- **TASK GOAL**
Count how many lines below include the string "border". Only that number should appear in the reply.

....................

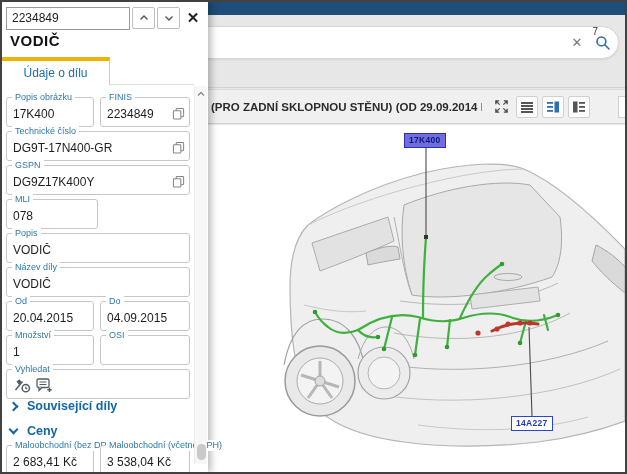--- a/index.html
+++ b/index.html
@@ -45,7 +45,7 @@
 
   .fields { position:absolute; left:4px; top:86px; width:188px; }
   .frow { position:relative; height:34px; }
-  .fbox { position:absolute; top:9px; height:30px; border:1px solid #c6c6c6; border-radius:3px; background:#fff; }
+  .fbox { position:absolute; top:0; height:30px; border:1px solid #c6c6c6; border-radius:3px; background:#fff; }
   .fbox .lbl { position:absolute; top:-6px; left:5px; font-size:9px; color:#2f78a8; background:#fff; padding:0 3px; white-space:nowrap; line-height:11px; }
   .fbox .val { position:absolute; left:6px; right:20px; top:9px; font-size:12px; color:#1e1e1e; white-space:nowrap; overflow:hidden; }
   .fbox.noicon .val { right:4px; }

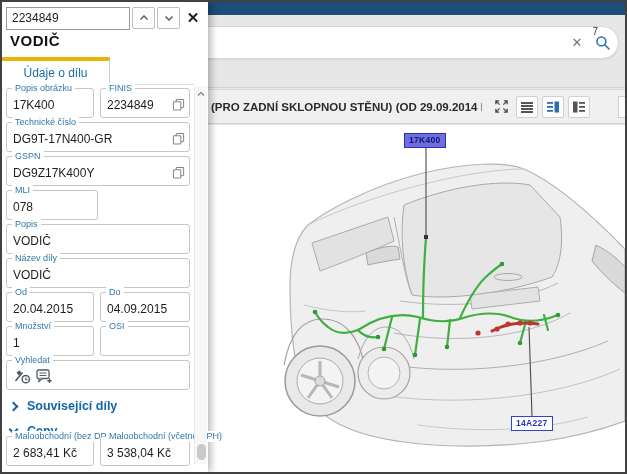--- a/index.html
+++ b/index.html
@@ -49,7 +49,7 @@
   .fbox .lbl { position:absolute; top:-6px; left:5px; font-size:9px; color:#2f78a8; background:#fff; padding:0 3px; white-space:nowrap; line-height:11px; }
   .fbox .val { position:absolute; left:6px; right:20px; top:9px; font-size:12px; color:#1e1e1e; white-space:nowrap; overflow:hidden; }
   .fbox.noicon .val { right:4px; }
-  .fbox.full { left:0; width:184px; }
+  .fbox.full { left:0; width:184px;text-align:right; }
   .fbox.half-l { left:0; width:88px; }
   .fbox.half-r { left:94px; width:90px; }
   .fbox.mli { left:0; width:92px; }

....................

- **EXERCISE RESPONSE**
2